(Dataset records)
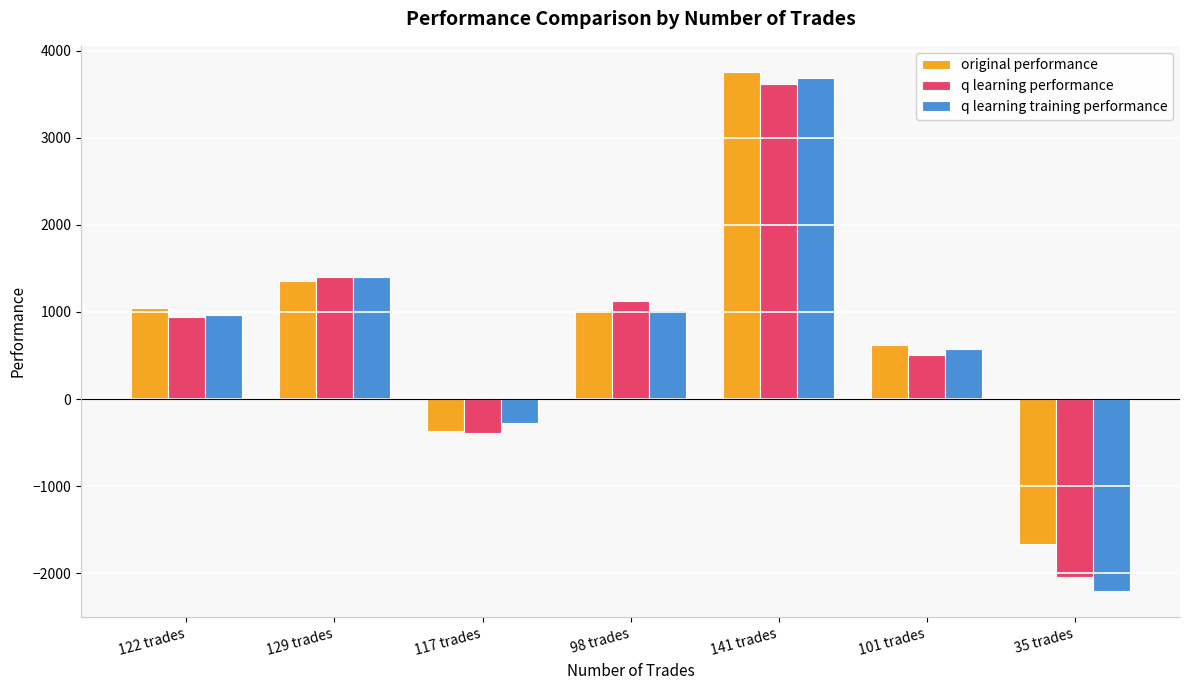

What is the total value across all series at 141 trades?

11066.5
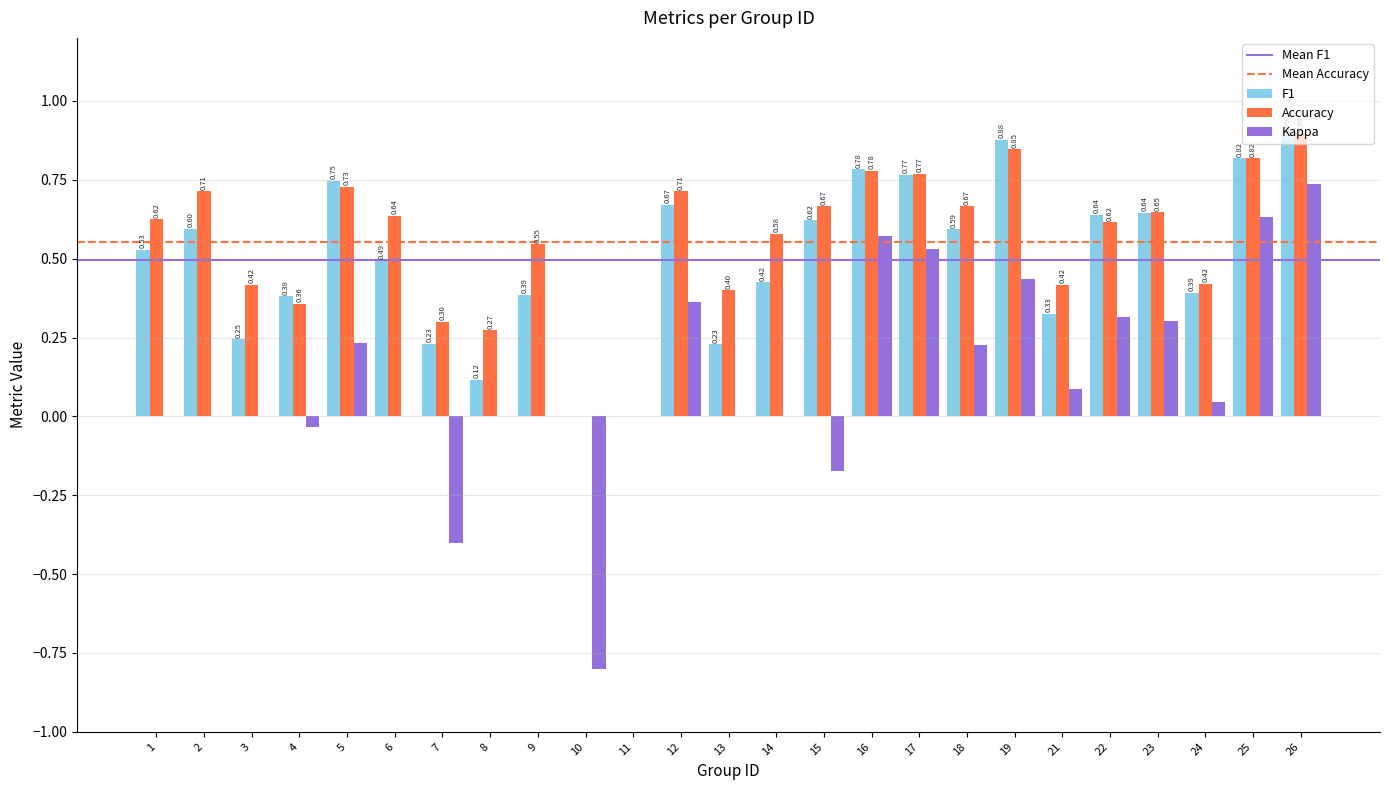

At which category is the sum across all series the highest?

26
(End Dataset records)
(Dataset records)
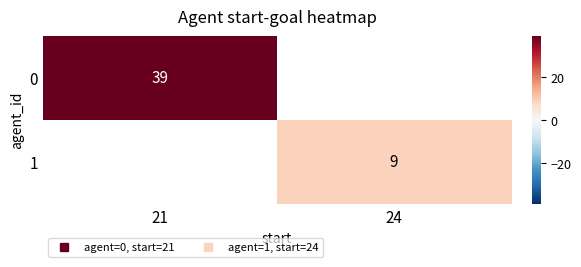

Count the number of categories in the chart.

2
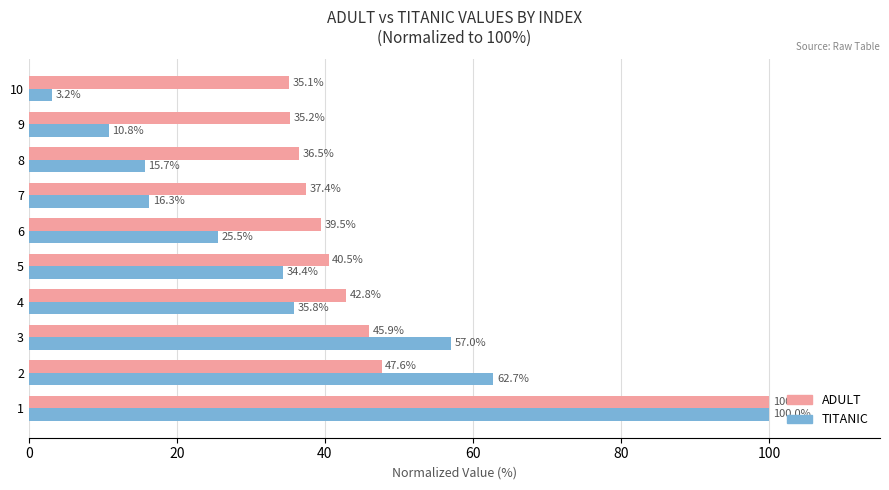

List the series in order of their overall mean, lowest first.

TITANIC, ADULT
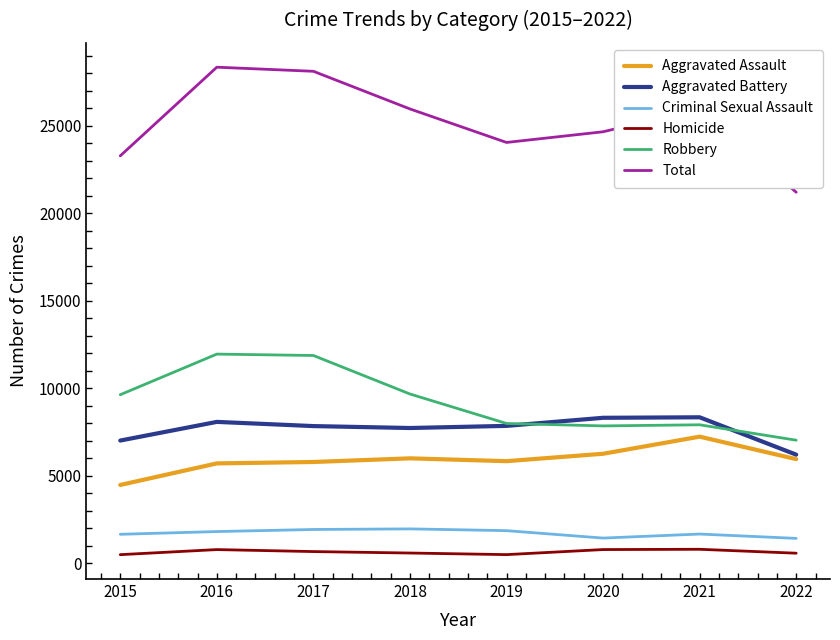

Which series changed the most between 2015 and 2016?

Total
(End Dataset records)
(Dataset records)
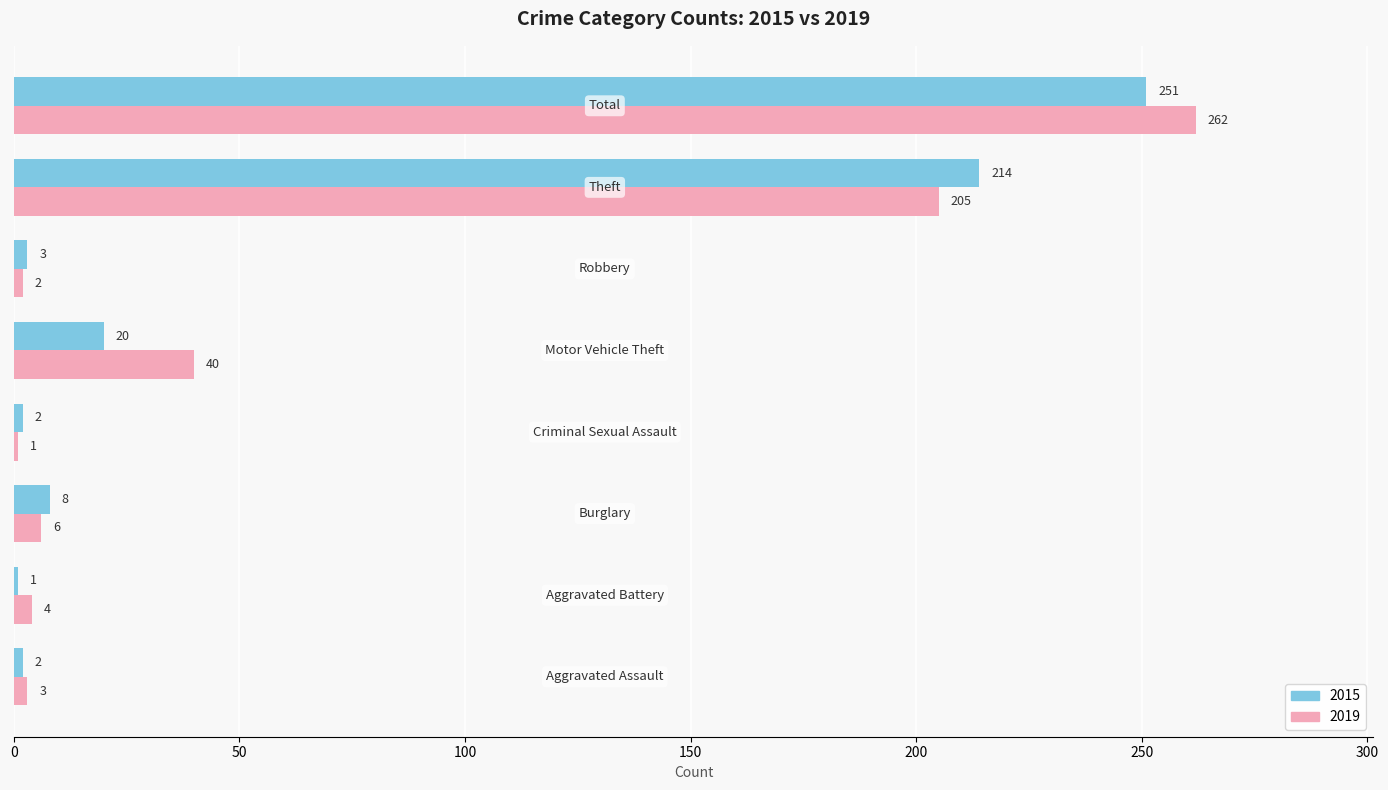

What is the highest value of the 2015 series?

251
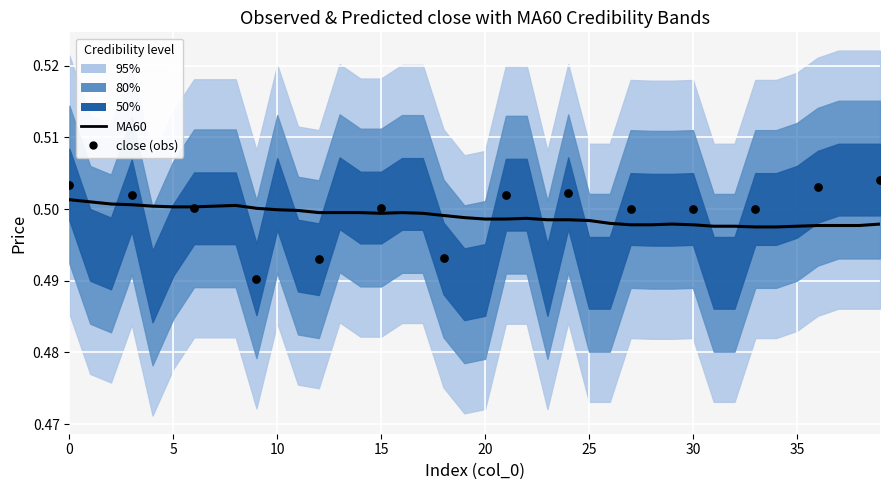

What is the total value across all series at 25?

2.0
(End Dataset records)
▸ What you need to do:
Return the part of the rows that opens with the line containing "List the series" and closes with the line containing "Which series changed", both lines included, reproducing each line verbatim. Omit the pictures from your answer.

▸ Answer for the task:
List the series in order of their overall mean, lowest first.

TITANIC, ADULT

Which series changed the most between 2015 and 2016?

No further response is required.